Transcribe all the entries that follow, leaving nothing out.

•••••

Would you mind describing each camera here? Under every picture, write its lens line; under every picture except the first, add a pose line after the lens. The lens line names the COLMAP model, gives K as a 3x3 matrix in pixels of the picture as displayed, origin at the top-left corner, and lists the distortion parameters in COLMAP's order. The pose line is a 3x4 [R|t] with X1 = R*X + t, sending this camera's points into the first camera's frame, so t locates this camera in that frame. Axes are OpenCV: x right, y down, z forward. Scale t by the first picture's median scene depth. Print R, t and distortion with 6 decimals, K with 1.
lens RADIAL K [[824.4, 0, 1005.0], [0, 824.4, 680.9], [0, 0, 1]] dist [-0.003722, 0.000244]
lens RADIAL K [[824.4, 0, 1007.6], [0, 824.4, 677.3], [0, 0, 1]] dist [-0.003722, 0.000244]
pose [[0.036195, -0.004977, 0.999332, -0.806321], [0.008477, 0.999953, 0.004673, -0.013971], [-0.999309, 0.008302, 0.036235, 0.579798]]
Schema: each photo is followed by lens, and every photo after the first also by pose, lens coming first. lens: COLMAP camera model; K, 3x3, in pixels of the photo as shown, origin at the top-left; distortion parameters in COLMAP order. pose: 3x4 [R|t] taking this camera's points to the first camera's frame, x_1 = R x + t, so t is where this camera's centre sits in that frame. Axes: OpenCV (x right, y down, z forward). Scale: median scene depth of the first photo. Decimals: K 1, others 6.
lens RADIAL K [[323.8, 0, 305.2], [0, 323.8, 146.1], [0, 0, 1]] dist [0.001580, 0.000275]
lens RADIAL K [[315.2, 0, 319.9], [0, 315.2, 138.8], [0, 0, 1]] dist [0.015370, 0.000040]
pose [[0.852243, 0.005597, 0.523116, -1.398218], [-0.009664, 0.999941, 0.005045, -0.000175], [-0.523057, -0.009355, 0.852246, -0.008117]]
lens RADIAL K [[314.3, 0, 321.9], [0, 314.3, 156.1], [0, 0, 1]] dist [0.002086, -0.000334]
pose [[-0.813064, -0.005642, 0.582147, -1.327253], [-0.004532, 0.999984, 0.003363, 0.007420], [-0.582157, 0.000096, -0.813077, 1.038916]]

•••••

| RESPONSE |
Would you mind describing each camera here? Under every picture, write its lens line; under every picture except the first, add a pose line after the lens. The lens line names the COLMAP model, gives K as a 3x3 matrix in pixels of the picture as displayed, origin at the top-left corner, and lists the distortion parameters in COLMAP's order. The pose line is a 3x4 [R|t] with X1 = R*X + t, sending this camera's points into the first camera's frame, so t locates this camera in that frame. Axes are OpenCV: x right, y down, z forward. Scale t by the first picture's median scene depth. Print R, t and distortion with 6 decimals, K with 1.
lens RADIAL K [[824.4, 0, 1005.0], [0, 824.4, 680.9], [0, 0, 1]] dist [-0.003722, 0.000244]
lens RADIAL K [[824.4, 0, 1007.6], [0, 824.4, 677.3], [0, 0, 1]] dist [-0.003722, 0.000244]
pose [[0.036195, -0.004977, 0.999332, -0.806321], [0.008477, 0.999953, 0.004673, -0.013971], [-0.999309, 0.008302, 0.036235, 0.579798]]
Schema: each photo is followed by lens, and every photo after the first also by pose, lens coming first. lens: COLMAP camera model; K, 3x3, in pixels of the photo as shown, origin at the top-left; distortion parameters in COLMAP order. pose: 3x4 [R|t] taking this camera's points to the first camera's frame, x_1 = R x + t, so t is where this camera's centre sits in that frame. Axes: OpenCV (x right, y down, z forward). Scale: median scene depth of the first photo. Decimals: K 1, others 6.
lens RADIAL K [[323.8, 0, 305.2], [0, 323.8, 146.1], [0, 0, 1]] dist [0.001580, 0.000275]
lens RADIAL K [[315.2, 0, 319.9], [0, 315.2, 138.8], [0, 0, 1]] dist [0.015370, 0.000040]
pose [[0.852243, 0.005597, 0.523116, -1.398218], [-0.009664, 0.999941, 0.005045, -0.000175], [-0.523057, -0.009355, 0.852246, -0.008117]]
lens RADIAL K [[314.3, 0, 321.9], [0, 314.3, 156.1], [0, 0, 1]] dist [0.002086, -0.000334]
pose [[-0.813064, -0.005642, 0.582147, -1.327253], [-0.004532, 0.999984, 0.003363, 0.007420], [-0.582157, 0.000096, -0.813077, 1.038916]]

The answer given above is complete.